Parce que ce blog, naguère indépendant, fête aujourd’hui ses cinq premières années, parce que cette année 2019 devrait nous voir retourner avec grand-joie dans les eaux troubles de la fiction, parce qu’il n’est jamais trop tard pour en revenir à la racine, voilà les multiples racines des prédicats et des substantifs qui forment notre métier :

  • dire vient de la racine indo-européen commun *deik— (« montrer ») dont est issu aussi digitus (« doigt, ce qui sert à montrer »). La parole fait office d’outil.

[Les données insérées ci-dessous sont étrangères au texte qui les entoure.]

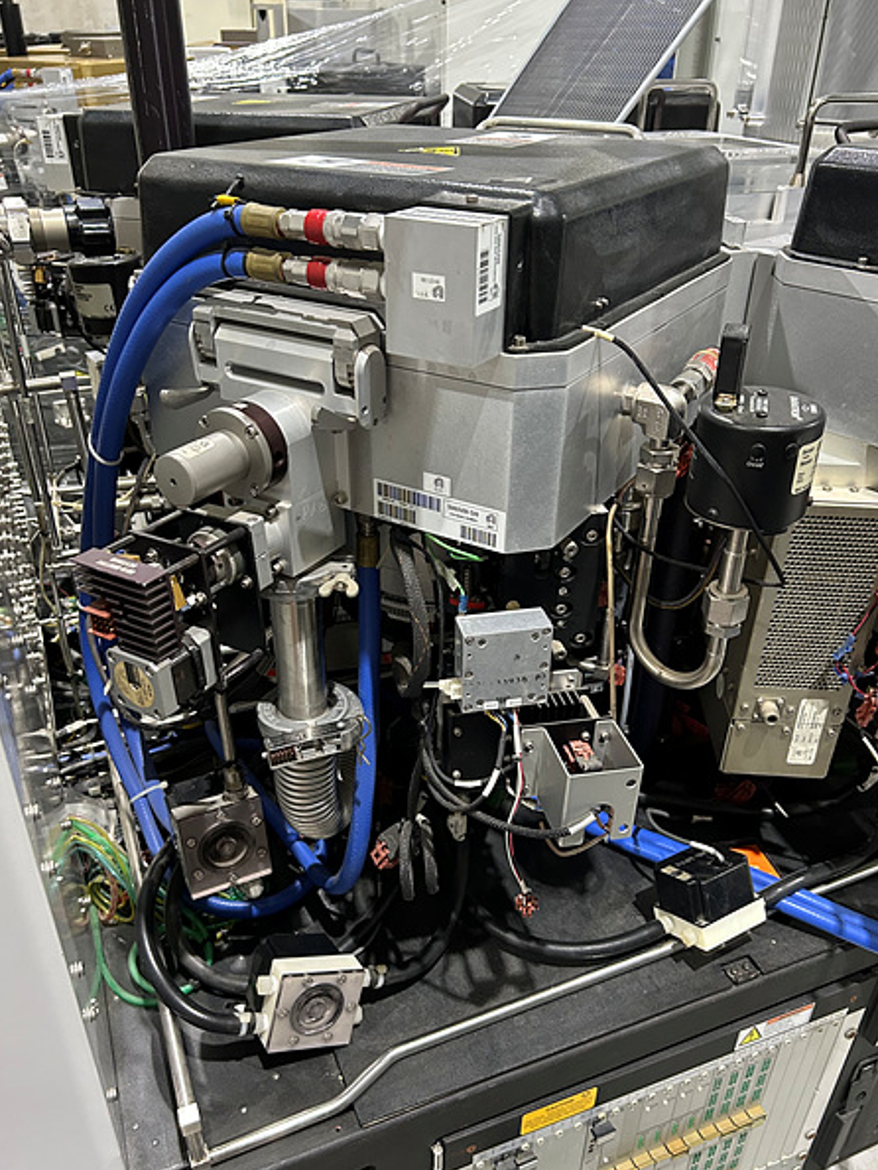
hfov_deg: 49.8
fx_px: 946
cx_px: 423
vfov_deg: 63.4
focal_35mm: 28
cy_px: 626
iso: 400
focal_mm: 5.7
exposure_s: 1/60
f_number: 1.5
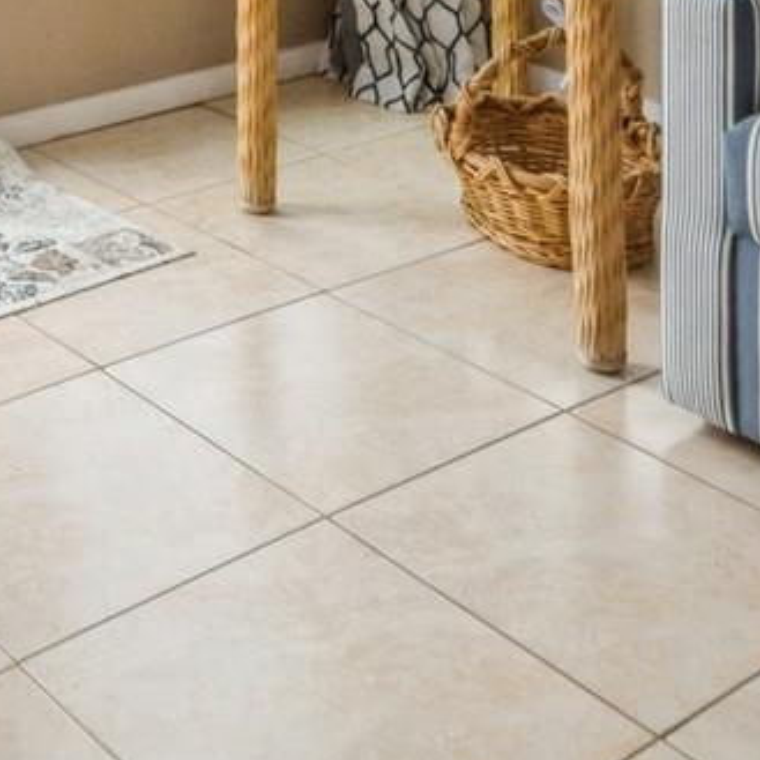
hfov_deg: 26.1
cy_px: -457
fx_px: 1540
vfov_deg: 21.8
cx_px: -28
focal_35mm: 62
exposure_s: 1/100
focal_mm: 10
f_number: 8
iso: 200
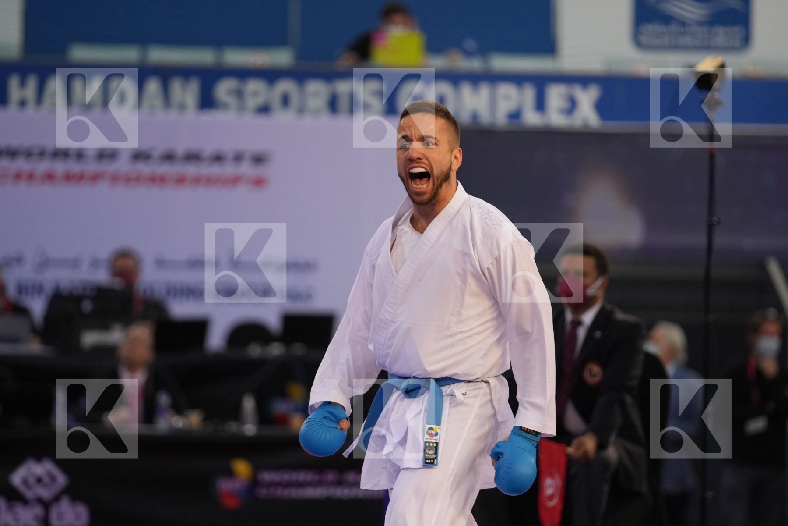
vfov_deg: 4.6
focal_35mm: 300
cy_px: 263
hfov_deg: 6.9
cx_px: 394
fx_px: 6566
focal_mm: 200
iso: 1600
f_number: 2.8
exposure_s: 1/1000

  • conter vient de la racine indo-européenne *pu— (« couper, tailler »). De l’action, la signification s’est reportée à sa mesure, d’où conter — qui donne raconter — et compter, tous deux issus du même latin computare.
  • narrer vient de la racine indo-européenne *gno— (« connaître »), qui a également donné ce qui permet de connaître, nomen, le nom.
  • récit vient de la racine indo-européenne *ke:i— (« mouvoir »), de l’usage d’appeler les gens à comparaître au tribunal. A aussi donné κινεω (kineo), le mouvement, et cinématographe, l’art de l’enregistrer.
  • fiction vient de la racine indo-européenne *dheigh— (« mouler, façonner »), d’où action de façonner, création, racine que l’on ne retrouve plus, en français, que dans les mots feindre et figure.

Nulle part le récit n’est premier : il est toujours substitut, là où l’acte même de raconter, de désigner, de faire connaître, de comptabiliser, tient lieu d’autre chose. D’où la nécessaire existence du narrateur, de celui qui a la connaissance, contrairement à l’historien qui, lui, la cherche. Mais il est force perceptuelle, puissance réelle, et les liens entre toucher et image ne sont sans doute pas pour rien dans l’inspiration du prochain film à venir de l’un des cinq compères de la photo en tête — et non des moindres —, Le Livre d’image de Jean-Luc Godard : les cinq doigts de la main, comme celle qu’il tend sur le cliché.